◆ **Exercise**
Whenever a line in the data below includes the string "defined", copy it out.

======

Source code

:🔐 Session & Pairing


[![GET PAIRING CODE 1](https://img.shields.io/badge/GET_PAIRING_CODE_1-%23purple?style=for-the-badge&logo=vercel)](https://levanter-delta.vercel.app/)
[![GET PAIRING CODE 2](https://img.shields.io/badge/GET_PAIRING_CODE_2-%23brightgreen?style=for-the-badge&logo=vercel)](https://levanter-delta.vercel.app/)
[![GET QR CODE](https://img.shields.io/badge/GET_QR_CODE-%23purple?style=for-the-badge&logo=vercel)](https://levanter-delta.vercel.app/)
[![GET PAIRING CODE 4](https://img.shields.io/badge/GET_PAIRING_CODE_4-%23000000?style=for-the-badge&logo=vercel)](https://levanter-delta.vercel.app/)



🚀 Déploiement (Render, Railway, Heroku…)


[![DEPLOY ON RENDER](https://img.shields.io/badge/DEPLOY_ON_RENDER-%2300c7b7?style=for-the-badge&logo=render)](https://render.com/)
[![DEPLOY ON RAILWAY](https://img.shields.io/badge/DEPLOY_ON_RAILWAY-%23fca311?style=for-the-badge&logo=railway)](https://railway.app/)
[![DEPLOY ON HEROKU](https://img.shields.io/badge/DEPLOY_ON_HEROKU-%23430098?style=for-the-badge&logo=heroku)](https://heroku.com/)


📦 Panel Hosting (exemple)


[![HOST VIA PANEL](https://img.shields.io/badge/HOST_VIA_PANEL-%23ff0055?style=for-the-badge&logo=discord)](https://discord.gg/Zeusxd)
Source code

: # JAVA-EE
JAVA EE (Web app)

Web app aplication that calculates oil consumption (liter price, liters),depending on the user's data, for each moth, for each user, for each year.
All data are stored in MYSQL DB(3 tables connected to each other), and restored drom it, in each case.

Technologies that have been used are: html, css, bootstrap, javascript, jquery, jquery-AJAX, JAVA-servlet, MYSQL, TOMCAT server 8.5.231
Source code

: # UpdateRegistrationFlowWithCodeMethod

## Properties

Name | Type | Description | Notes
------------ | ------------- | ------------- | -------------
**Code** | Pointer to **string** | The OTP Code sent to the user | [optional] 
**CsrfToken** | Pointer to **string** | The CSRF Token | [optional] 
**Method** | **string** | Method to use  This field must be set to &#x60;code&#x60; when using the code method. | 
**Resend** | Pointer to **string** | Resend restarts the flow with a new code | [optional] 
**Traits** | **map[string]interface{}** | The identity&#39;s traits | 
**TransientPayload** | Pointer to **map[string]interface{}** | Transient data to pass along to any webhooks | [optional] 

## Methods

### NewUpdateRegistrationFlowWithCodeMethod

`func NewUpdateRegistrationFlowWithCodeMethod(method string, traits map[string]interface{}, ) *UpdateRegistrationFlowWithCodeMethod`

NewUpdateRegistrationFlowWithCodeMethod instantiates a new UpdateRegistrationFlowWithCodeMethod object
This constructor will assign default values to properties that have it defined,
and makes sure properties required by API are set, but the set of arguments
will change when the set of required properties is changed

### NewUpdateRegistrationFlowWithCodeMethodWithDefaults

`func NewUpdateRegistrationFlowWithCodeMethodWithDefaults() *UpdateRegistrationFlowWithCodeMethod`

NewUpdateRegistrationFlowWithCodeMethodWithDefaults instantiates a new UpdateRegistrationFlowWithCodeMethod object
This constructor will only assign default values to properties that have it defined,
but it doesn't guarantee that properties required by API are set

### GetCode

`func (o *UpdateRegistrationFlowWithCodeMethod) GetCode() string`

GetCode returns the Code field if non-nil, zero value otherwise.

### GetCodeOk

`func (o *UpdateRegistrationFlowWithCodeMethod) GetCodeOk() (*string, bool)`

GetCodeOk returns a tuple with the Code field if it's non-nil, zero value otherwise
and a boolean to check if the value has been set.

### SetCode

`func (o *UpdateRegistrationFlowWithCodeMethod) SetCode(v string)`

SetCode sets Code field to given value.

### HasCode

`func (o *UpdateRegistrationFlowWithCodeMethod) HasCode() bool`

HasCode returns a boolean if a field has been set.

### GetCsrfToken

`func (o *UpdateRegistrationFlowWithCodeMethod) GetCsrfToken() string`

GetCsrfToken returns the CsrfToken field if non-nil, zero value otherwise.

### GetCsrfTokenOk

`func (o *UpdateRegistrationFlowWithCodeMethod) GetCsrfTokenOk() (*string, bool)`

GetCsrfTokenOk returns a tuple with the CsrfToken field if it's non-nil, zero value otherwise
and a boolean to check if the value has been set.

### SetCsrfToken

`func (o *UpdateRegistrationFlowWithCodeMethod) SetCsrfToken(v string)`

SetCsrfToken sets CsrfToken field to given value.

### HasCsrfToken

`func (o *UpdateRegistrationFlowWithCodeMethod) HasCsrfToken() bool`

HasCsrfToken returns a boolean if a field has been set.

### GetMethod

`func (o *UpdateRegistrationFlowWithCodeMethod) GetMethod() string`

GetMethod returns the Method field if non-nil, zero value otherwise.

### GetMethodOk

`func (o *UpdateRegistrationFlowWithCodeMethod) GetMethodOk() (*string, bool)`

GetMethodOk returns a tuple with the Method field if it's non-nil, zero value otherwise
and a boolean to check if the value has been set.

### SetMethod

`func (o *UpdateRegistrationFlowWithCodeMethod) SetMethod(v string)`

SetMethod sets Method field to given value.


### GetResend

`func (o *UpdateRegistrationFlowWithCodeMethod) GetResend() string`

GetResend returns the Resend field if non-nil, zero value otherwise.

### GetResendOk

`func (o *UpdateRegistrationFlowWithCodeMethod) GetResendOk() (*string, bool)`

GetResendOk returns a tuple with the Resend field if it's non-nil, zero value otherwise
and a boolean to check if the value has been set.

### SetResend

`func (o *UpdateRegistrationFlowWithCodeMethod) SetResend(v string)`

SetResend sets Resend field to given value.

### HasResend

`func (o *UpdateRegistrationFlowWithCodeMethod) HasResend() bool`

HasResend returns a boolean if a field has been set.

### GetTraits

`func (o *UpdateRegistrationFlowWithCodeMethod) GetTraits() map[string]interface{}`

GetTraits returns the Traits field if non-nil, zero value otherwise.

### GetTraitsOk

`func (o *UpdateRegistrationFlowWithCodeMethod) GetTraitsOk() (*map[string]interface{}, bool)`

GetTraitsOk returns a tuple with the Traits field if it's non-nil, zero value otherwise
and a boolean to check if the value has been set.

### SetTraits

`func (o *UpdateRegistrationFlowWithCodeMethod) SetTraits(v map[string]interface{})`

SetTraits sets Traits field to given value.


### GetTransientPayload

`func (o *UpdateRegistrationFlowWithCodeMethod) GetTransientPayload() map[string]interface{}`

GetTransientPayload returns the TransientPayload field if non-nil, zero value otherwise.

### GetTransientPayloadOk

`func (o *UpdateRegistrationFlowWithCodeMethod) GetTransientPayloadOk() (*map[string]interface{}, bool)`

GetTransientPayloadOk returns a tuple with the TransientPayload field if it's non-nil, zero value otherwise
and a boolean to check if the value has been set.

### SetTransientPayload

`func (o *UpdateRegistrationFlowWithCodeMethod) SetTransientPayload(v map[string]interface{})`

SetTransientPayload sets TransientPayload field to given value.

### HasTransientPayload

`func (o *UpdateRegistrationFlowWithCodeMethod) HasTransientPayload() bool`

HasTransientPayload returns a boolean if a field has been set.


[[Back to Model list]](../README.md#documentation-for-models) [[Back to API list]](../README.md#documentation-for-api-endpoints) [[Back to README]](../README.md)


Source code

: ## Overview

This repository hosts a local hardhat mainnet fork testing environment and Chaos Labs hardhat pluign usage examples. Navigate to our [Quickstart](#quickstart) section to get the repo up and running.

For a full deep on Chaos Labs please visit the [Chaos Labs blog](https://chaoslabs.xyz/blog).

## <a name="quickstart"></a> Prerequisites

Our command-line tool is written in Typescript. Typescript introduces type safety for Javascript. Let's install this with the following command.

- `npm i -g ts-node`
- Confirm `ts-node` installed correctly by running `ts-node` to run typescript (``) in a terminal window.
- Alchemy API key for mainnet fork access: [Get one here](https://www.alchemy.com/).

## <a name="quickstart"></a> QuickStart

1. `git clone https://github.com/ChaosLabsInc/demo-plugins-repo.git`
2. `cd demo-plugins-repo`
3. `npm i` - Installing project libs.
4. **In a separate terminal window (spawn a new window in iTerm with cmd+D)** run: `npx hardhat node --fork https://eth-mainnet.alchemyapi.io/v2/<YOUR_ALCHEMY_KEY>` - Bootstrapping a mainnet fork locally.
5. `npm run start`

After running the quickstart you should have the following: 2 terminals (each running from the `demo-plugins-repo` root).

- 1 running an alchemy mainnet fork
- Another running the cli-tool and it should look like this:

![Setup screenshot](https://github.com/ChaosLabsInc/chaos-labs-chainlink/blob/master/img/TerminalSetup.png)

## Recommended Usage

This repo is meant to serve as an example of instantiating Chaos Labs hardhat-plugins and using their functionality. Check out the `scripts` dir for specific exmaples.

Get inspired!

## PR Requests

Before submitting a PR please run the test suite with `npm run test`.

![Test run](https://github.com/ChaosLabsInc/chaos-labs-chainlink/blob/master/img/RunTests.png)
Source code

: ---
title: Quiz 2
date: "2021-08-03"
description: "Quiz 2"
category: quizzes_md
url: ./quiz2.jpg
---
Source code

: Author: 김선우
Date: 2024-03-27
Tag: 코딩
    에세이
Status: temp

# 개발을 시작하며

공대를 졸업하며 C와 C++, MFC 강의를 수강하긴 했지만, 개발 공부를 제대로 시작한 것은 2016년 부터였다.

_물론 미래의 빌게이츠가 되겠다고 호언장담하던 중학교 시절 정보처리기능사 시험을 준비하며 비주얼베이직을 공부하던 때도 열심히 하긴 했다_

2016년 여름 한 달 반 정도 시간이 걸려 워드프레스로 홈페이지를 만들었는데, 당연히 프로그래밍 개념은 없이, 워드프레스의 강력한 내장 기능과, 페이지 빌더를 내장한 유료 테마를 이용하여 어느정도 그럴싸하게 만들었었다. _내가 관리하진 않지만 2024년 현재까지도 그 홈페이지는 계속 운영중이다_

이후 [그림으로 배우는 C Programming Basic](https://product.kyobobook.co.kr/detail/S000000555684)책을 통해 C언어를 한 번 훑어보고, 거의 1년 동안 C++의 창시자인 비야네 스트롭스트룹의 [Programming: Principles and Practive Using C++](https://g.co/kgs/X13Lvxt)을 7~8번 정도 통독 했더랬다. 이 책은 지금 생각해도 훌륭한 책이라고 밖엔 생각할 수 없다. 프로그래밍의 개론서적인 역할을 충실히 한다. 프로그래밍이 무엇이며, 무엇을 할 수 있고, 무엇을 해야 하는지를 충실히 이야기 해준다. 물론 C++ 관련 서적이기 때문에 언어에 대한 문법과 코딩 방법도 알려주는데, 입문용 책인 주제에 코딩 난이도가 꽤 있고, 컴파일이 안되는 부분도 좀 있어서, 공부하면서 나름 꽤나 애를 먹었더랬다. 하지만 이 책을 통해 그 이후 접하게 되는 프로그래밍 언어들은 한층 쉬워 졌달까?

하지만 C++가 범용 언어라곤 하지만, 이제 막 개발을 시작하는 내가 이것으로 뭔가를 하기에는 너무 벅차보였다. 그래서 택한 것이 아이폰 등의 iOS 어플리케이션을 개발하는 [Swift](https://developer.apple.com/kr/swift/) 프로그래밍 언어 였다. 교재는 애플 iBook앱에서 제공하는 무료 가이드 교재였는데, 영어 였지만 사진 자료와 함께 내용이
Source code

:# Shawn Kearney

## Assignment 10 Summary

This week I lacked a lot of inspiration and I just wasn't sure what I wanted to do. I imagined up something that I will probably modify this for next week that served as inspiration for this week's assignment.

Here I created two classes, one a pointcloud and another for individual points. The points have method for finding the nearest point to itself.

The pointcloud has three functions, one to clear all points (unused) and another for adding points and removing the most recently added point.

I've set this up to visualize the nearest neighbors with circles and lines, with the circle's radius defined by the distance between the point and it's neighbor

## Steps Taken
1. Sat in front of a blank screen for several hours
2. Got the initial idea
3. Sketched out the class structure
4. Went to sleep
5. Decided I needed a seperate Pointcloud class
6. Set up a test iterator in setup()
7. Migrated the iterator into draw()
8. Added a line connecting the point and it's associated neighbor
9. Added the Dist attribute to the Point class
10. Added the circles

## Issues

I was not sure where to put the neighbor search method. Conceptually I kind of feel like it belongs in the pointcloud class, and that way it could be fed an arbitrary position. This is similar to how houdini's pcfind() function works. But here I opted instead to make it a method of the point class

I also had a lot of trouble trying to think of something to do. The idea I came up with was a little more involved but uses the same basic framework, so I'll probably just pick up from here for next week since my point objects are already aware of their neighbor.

======

◆ **Answer to the problem**
This constructor will assign default values to properties that have it defined,
This constructor will only assign default values to properties that have it defined,
I've set this up to visualize the nearest neighbors with circles and lines, with the circle's radius defined by the distance between the point and it's neighbor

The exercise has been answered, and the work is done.